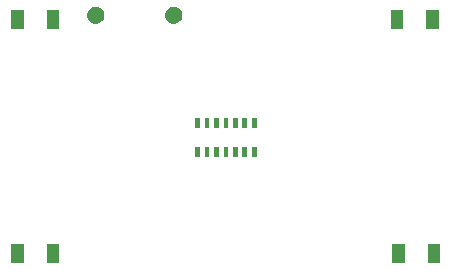
<source format=gbr>
G04 #@! TF.GenerationSoftware,KiCad,Pcbnew,(5.0.1-3-g963ef8bb5)*
G04 #@! TF.CreationDate,2019-06-21T09:44:15-10:00*
G04 #@! TF.ProjectId,OpenHAK_03,4F70656E48414B5F30332E6B69636164,rev?*
G04 #@! TF.SameCoordinates,Original*
G04 #@! TF.FileFunction,Soldermask,Bot*
G04 #@! TF.FilePolarity,Negative*
%FSLAX46Y46*%
G04 Gerber Fmt 4.6, Leading zero omitted, Abs format (unit mm)*
G04 Created by KiCad (PCBNEW (5.0.1-3-g963ef8bb5)) date Friday, June 21, 2019 at 09:44:15 AM*
%MOMM*%
%LPD*%
G01*
G04 APERTURE LIST*
%ADD10C,0.100000*%
G04 APERTURE END LIST*
D10*
G36*
X158539880Y-108919860D02*
X157499880Y-108919860D01*
X157499880Y-107279860D01*
X158539880Y-107279860D01*
X158539880Y-108919860D01*
X158539880Y-108919860D01*
G37*
G36*
X155539880Y-108919860D02*
X154499880Y-108919860D01*
X154499880Y-107279860D01*
X155539880Y-107279860D01*
X155539880Y-108919860D01*
X155539880Y-108919860D01*
G37*
G36*
X126281880Y-108919860D02*
X125241880Y-108919860D01*
X125241880Y-107279860D01*
X126281880Y-107279860D01*
X126281880Y-108919860D01*
X126281880Y-108919860D01*
G37*
G36*
X123281880Y-108919860D02*
X122241880Y-108919860D01*
X122241880Y-107279860D01*
X123281880Y-107279860D01*
X123281880Y-108919860D01*
X123281880Y-108919860D01*
G37*
G36*
X142998880Y-99906860D02*
X142608880Y-99906860D01*
X142608880Y-99066860D01*
X142998880Y-99066860D01*
X142998880Y-99906860D01*
X142998880Y-99906860D01*
G37*
G36*
X142198880Y-99906860D02*
X141808880Y-99906860D01*
X141808880Y-99066860D01*
X142198880Y-99066860D01*
X142198880Y-99906860D01*
X142198880Y-99906860D01*
G37*
G36*
X141398880Y-99906860D02*
X141008880Y-99906860D01*
X141008880Y-99066860D01*
X141398880Y-99066860D01*
X141398880Y-99906860D01*
X141398880Y-99906860D01*
G37*
G36*
X140598880Y-99906860D02*
X140208880Y-99906860D01*
X140208880Y-99066860D01*
X140598880Y-99066860D01*
X140598880Y-99906860D01*
X140598880Y-99906860D01*
G37*
G36*
X139798880Y-99906860D02*
X139408880Y-99906860D01*
X139408880Y-99066860D01*
X139798880Y-99066860D01*
X139798880Y-99906860D01*
X139798880Y-99906860D01*
G37*
G36*
X138998880Y-99906860D02*
X138608880Y-99906860D01*
X138608880Y-99066860D01*
X138998880Y-99066860D01*
X138998880Y-99906860D01*
X138998880Y-99906860D01*
G37*
G36*
X138198880Y-99906860D02*
X137808880Y-99906860D01*
X137808880Y-99066860D01*
X138198880Y-99066860D01*
X138198880Y-99906860D01*
X138198880Y-99906860D01*
G37*
G36*
X142998880Y-97456860D02*
X142608880Y-97456860D01*
X142608880Y-96616860D01*
X142998880Y-96616860D01*
X142998880Y-97456860D01*
X142998880Y-97456860D01*
G37*
G36*
X142198880Y-97456860D02*
X141808880Y-97456860D01*
X141808880Y-96616860D01*
X142198880Y-96616860D01*
X142198880Y-97456860D01*
X142198880Y-97456860D01*
G37*
G36*
X141398880Y-97456860D02*
X141008880Y-97456860D01*
X141008880Y-96616860D01*
X141398880Y-96616860D01*
X141398880Y-97456860D01*
X141398880Y-97456860D01*
G37*
G36*
X140598880Y-97456860D02*
X140208880Y-97456860D01*
X140208880Y-96616860D01*
X140598880Y-96616860D01*
X140598880Y-97456860D01*
X140598880Y-97456860D01*
G37*
G36*
X139798880Y-97456860D02*
X139408880Y-97456860D01*
X139408880Y-96616860D01*
X139798880Y-96616860D01*
X139798880Y-97456860D01*
X139798880Y-97456860D01*
G37*
G36*
X138998880Y-97456860D02*
X138608880Y-97456860D01*
X138608880Y-96616860D01*
X138998880Y-96616860D01*
X138998880Y-97456860D01*
X138998880Y-97456860D01*
G37*
G36*
X138198880Y-97456860D02*
X137808880Y-97456860D01*
X137808880Y-96616860D01*
X138198880Y-96616860D01*
X138198880Y-97456860D01*
X138198880Y-97456860D01*
G37*
G36*
X123281880Y-89107860D02*
X122241880Y-89107860D01*
X122241880Y-87467860D01*
X123281880Y-87467860D01*
X123281880Y-89107860D01*
X123281880Y-89107860D01*
G37*
G36*
X126281880Y-89107860D02*
X125241880Y-89107860D01*
X125241880Y-87467860D01*
X126281880Y-87467860D01*
X126281880Y-89107860D01*
X126281880Y-89107860D01*
G37*
G36*
X155412880Y-89107860D02*
X154372880Y-89107860D01*
X154372880Y-87467860D01*
X155412880Y-87467860D01*
X155412880Y-89107860D01*
X155412880Y-89107860D01*
G37*
G36*
X158412880Y-89107860D02*
X157372880Y-89107860D01*
X157372880Y-87467860D01*
X158412880Y-87467860D01*
X158412880Y-89107860D01*
X158412880Y-89107860D01*
G37*
G36*
X129525365Y-87236066D02*
X129661085Y-87277236D01*
X129786166Y-87344093D01*
X129895800Y-87434067D01*
X129985774Y-87543701D01*
X130052631Y-87668782D01*
X130093801Y-87804502D01*
X130107703Y-87945647D01*
X130093801Y-88086792D01*
X130052631Y-88222512D01*
X129985774Y-88347593D01*
X129895800Y-88457227D01*
X129786166Y-88547201D01*
X129661085Y-88614058D01*
X129525365Y-88655228D01*
X129419582Y-88665647D01*
X129348858Y-88665647D01*
X129243075Y-88655228D01*
X129107355Y-88614058D01*
X128982274Y-88547201D01*
X128872640Y-88457227D01*
X128782666Y-88347593D01*
X128715809Y-88222512D01*
X128674639Y-88086792D01*
X128660737Y-87945647D01*
X128674639Y-87804502D01*
X128715809Y-87668782D01*
X128782666Y-87543701D01*
X128872640Y-87434067D01*
X128982274Y-87344093D01*
X129107355Y-87277236D01*
X129243075Y-87236066D01*
X129348858Y-87225647D01*
X129419582Y-87225647D01*
X129525365Y-87236066D01*
X129525365Y-87236066D01*
G37*
G36*
X136125365Y-87236066D02*
X136261085Y-87277236D01*
X136386166Y-87344093D01*
X136495800Y-87434067D01*
X136585774Y-87543701D01*
X136652631Y-87668782D01*
X136693801Y-87804502D01*
X136707703Y-87945647D01*
X136693801Y-88086792D01*
X136652631Y-88222512D01*
X136585774Y-88347593D01*
X136495800Y-88457227D01*
X136386166Y-88547201D01*
X136261085Y-88614058D01*
X136125365Y-88655228D01*
X136019582Y-88665647D01*
X135948858Y-88665647D01*
X135843075Y-88655228D01*
X135707355Y-88614058D01*
X135582274Y-88547201D01*
X135472640Y-88457227D01*
X135382666Y-88347593D01*
X135315809Y-88222512D01*
X135274639Y-88086792D01*
X135260737Y-87945647D01*
X135274639Y-87804502D01*
X135315809Y-87668782D01*
X135382666Y-87543701D01*
X135472640Y-87434067D01*
X135582274Y-87344093D01*
X135707355Y-87277236D01*
X135843075Y-87236066D01*
X135948858Y-87225647D01*
X136019582Y-87225647D01*
X136125365Y-87236066D01*
X136125365Y-87236066D01*
G37*
M02*

</source>
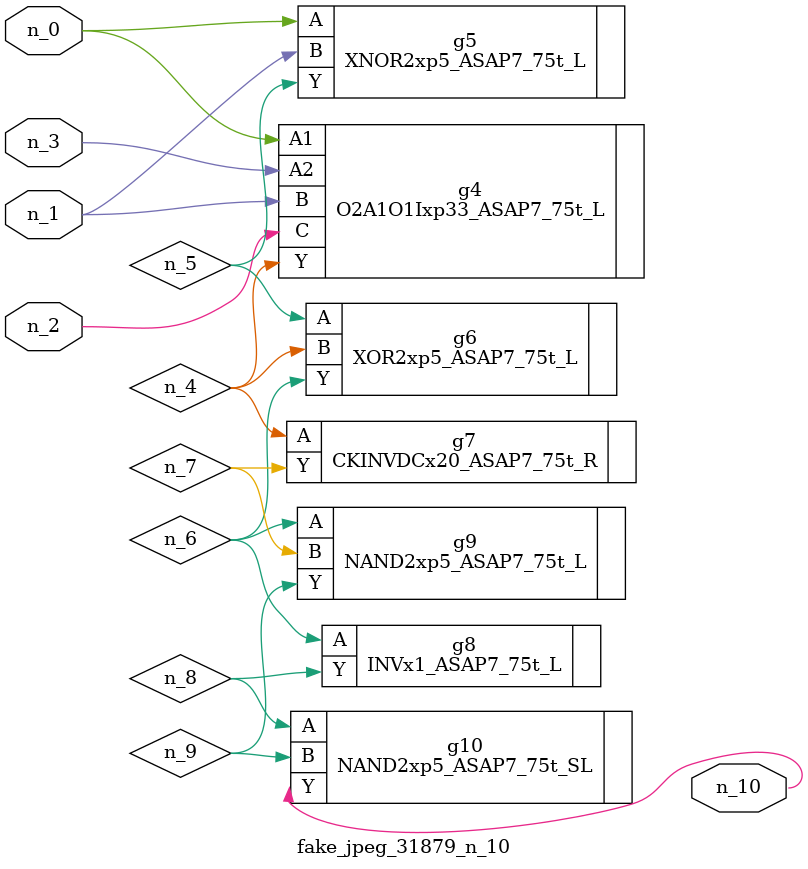
<source format=v>
module fake_jpeg_31879_n_10 (n_0, n_3, n_2, n_1, n_10);

input n_0;
input n_3;
input n_2;
input n_1;

output n_10;

wire n_4;
wire n_8;
wire n_9;
wire n_6;
wire n_5;
wire n_7;

O2A1O1Ixp33_ASAP7_75t_L g4 ( 
.A1(n_0),
.A2(n_3),
.B(n_1),
.C(n_2),
.Y(n_4)
);

XNOR2xp5_ASAP7_75t_L g5 ( 
.A(n_0),
.B(n_1),
.Y(n_5)
);

XOR2xp5_ASAP7_75t_L g6 ( 
.A(n_5),
.B(n_4),
.Y(n_6)
);

NAND2xp5_ASAP7_75t_L g9 ( 
.A(n_6),
.B(n_7),
.Y(n_9)
);

CKINVDCx20_ASAP7_75t_R g7 ( 
.A(n_4),
.Y(n_7)
);

INVx1_ASAP7_75t_L g8 ( 
.A(n_6),
.Y(n_8)
);

NAND2xp5_ASAP7_75t_SL g10 ( 
.A(n_8),
.B(n_9),
.Y(n_10)
);


endmodule
</source>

* * *

- [Task brief] Looking at the data above, write out exactly the lines that start at the one containing "X142608880Y-97456860D01*" and end at the one containing "X139408880Y-96616860D01*"; include both and nothing beyond.

- [Response for this exercise]
X142608880Y-97456860D01*
X142608880Y-96616860D01*
X142998880Y-96616860D01*
X142998880Y-97456860D01*
X142998880Y-97456860D01*
G37*
G36*
X142198880Y-97456860D02*
X141808880Y-97456860D01*
X141808880Y-96616860D01*
X142198880Y-96616860D01*
X142198880Y-97456860D01*
X142198880Y-97456860D01*
G37*
G36*
X141398880Y-97456860D02*
X141008880Y-97456860D01*
X141008880Y-96616860D01*
X141398880Y-96616860D01*
X141398880Y-97456860D01*
X141398880Y-97456860D01*
G37*
G36*
X140598880Y-97456860D02*
X140208880Y-97456860D01*
X140208880Y-96616860D01*
X140598880Y-96616860D01*
X140598880Y-97456860D01*
X140598880Y-97456860D01*
G37*
G36*
X139798880Y-97456860D02*
X139408880Y-97456860D01*
X139408880Y-96616860D01*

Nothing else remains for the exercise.